La pensée dominante impose l’idée que le chômage de masse est la conséquence inéluctable de gains de productivité effrénés. Et qu’il ne resterait donc plus qu’à se partager des petits boulots précaires. Et si on réfléchissait plutôt à la baisse du temps de travail ?

Le chômage de masse s’incruste et la timide reprise ne suffira pas à le faire reculer significativement. Selon l’OFCE, le taux de chômage ne commencerait à baisser qu’en 2016, pour « descendre » à 9,4 % fin 2017. Sans les politiques d’austérité, on aurait pu éviter de casser la reprise qui s’amorçait en 2011 et recommencer plus tôt à créer des emplois. Mais cela aurait été de toute manière hors de propor tion avec un « stock » de chômeurs de plus de 5 millions de personnes. La croissance aide, mais à la marge. C’est pourquoi il faut remettre sur le tapis l’idée de réduction de la durée du travail, comme le fait la CGT en avançant la perspective des 32 heures. Certes, cela ne s’est pas très bien passé la dernière fois, avec l’intensification et l’annualisation du travail, mais le passage aux 35 heures a quand même entraîné la plus grande création d’emplois depuis le début du XXe siècle. Et quand on voit à quel point les 35 heures ont provoqué la fureur de la droite et du patronat (sans même parler de Macron), on se dit qu’après tout, ce n’était pas une si mauvaise idée.

FAIRE CROIRE QUE LE PLEIN EMPLOI EST ILLUSOIRE

Plus sérieusement, il faut se demander quelles sont les causes profondes du chômage et commencer par balayer cette idée simple, présentée comme une évidence : les gains de productivité seraient tellement énormes que la perspective d’un retour au plein-emploi serait une illusion. Dès lors, il ne resterait plus qu’à « faire avec ». Dans la version néolibérale, la conclusion est claire : mieux vaut un petit boulot, précaire et mal payé, que pas d’emploi du tout. Donc soyez employables (rentables) et on vous donnera les emplois que vous méritez. Dans l’autre camp, les adieux au plein-emploi conduisent à dire : puisqu’il n’y aura plus d’emplois, exigeons un revenu, universel, garanti, citoyen, etc. Et pourtant cette idée selon laquelle le chômage est causé par les gains de productivité est fausse.

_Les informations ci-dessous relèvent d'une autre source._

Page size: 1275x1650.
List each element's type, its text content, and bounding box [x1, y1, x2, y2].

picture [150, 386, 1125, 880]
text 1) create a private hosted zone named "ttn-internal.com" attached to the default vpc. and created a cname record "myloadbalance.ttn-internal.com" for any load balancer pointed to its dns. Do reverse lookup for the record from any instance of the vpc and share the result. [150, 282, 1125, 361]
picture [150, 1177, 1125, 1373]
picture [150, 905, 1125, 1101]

Il suffit de regarder le graphique cidessous : depuis 60 ans, les gains de productivité ralentissent, alors que le taux de chômage monte presque tout le temps.

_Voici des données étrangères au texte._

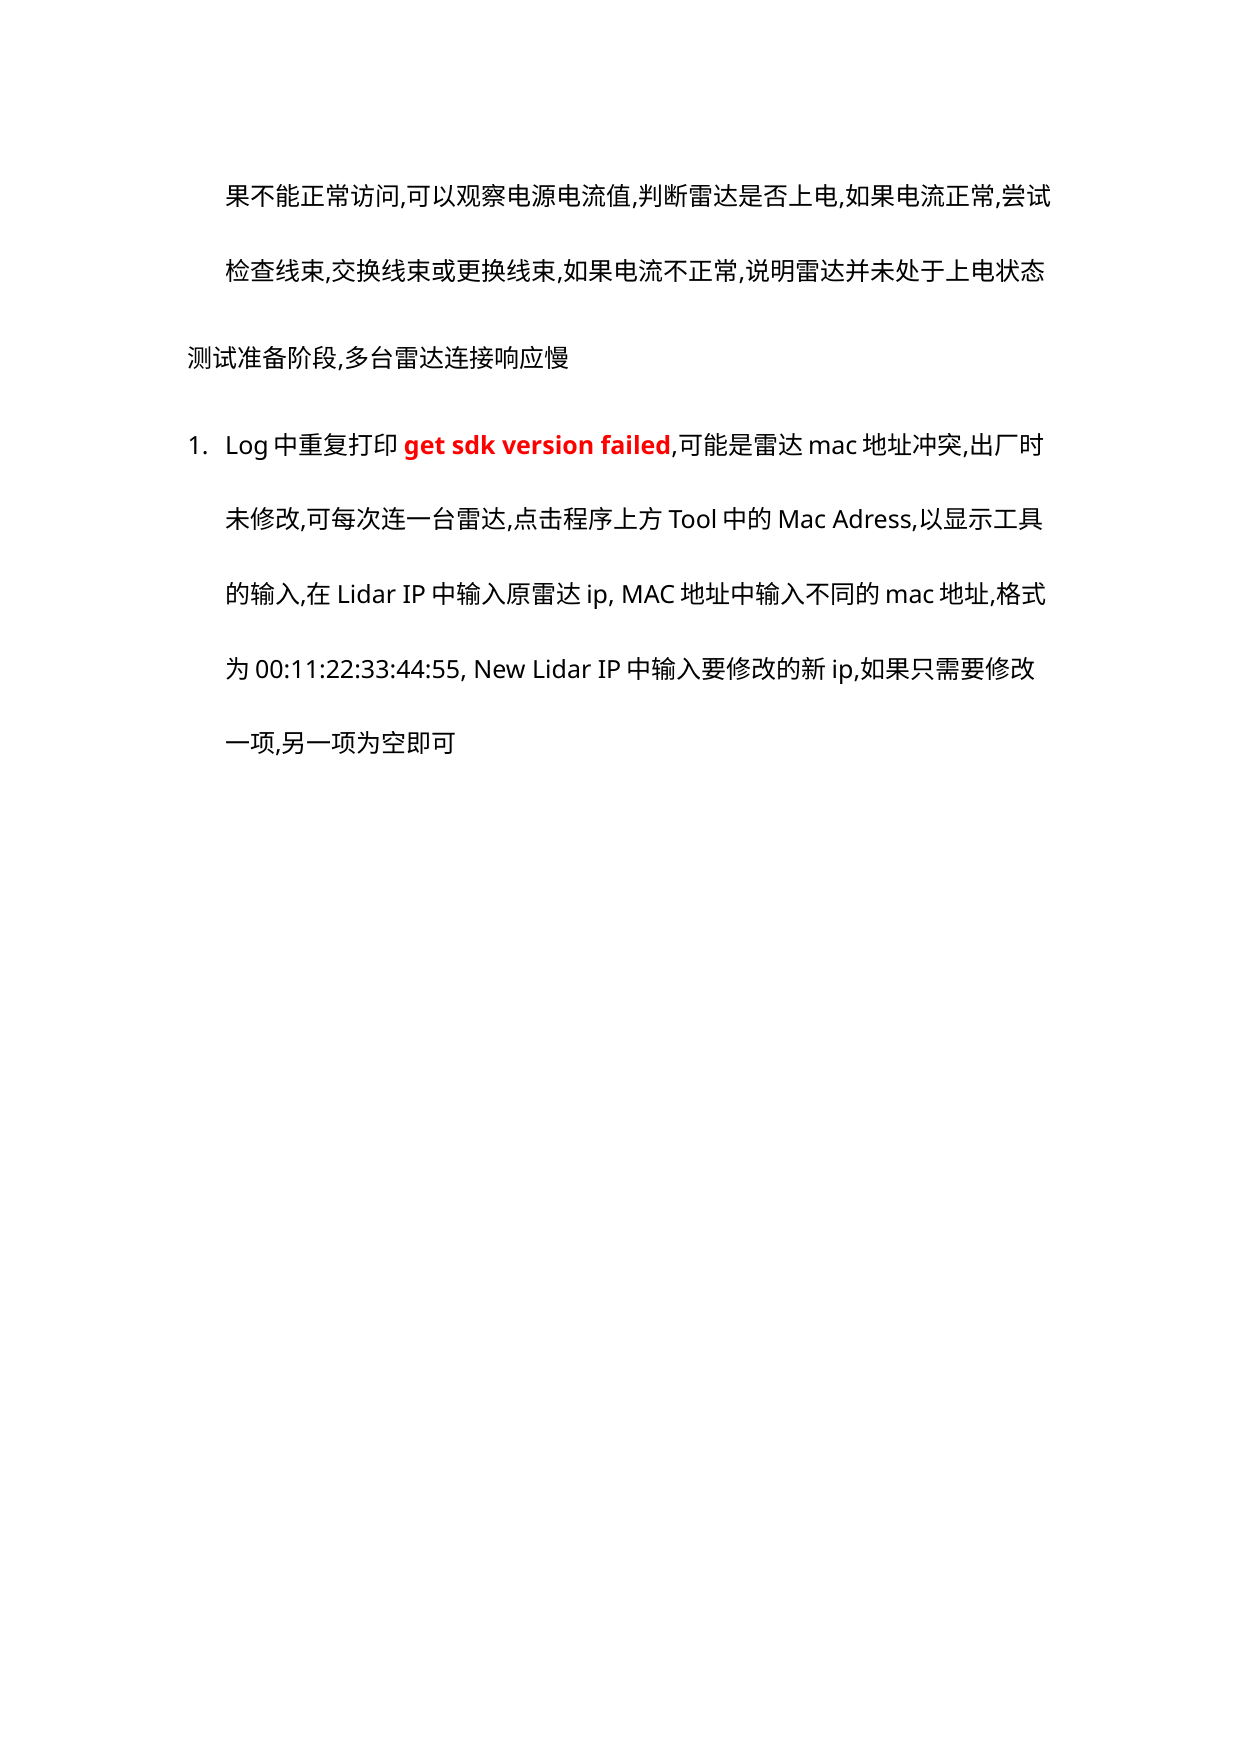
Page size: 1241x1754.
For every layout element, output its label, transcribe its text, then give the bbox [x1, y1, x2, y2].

list 如果log中出现ip ping failed字段,可以自行在网页中输入雷达ip,检查是否真的通信失败,如果网页能正常访问,可以联系吴涛,提供Todesk远程码;如果不能正常访问,可以观察电源电流值,判断雷达是否上电,如果电流正常,尝试检查线束,交换线束或更换线束,如果电流不正常,说明雷达并未处于上电状态 [187, 162, 1053, 302]
list Log中重复打印get sdk version failed,可能是雷达mac地址冲突,出厂时未修改,可每次连一台雷达,点击程序上方Tool中的Mac Adress,以显示工具的输入,在Lidar IP中输入原雷达ip, MAC地址中输入不同的mac地址,格式为00:11:22:33:44:55, New Lidar IP中输入要修改的新ip,如果只需要修改一项,另一项为空即可 [187, 411, 1053, 774]
text 测试准备阶段,多台雷达连接响应慢 [187, 324, 1053, 389]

Il y a aujourd’hui plus de chômage que pendant les Trente Glorieuses (avant 1975) et beaucoup moins de gains de productivité. Il faut donc remplacer cette idée fausse par une autre, qui peut paraître iconoclaste : seule la baisse du temps de travail permet vraiment de créer des emplois. Démonstration : de 1950 à aujourd’hui, le nombre total d’heures de travail dans l’ensemble de l’économie a évolué dans une plage étroite, de plus ou moins 5 %. Bref ce « volume de travail » est à peu près constant. Dans le même temps, les effectifs employés ont augmenté de 40 %, et la durée du travail a baissé de 27 %.
Autrement dit, l’emploi dépend de la manière dont le volume global de travail se répartit entre créations d’emplois et baisse de la durée du travail. À volume de travail à peu près constant, une réduction insuffisante de la durée du travail conduit à des créations d’emplois insuffisantes et donc au chômage. L’envers du décor de la montée du chômage, c’est la répartition des revenus. On peut démontrer rigoureusement que chômage et dividendes sont les deux faces d’une triste médaille. Pour résumer : ce que les patrons économisent en ne créant pas suffisamment d’emplois, ils le reversent aux actionnaires plutôt que d’investir. La création d’emplois par la baisse de la durée du travail implique donc une autre baisse : celle des dividendes. Même si on est convaincu par cette démonstration (trop) rapide, on peut considérer que le rapport de forces n’est pas favorable pour un tel projet, mais une chose est sûre : pour dépasser l’horizon du chômage, il faut renouer avec un projet de réduction générale du temps de travail.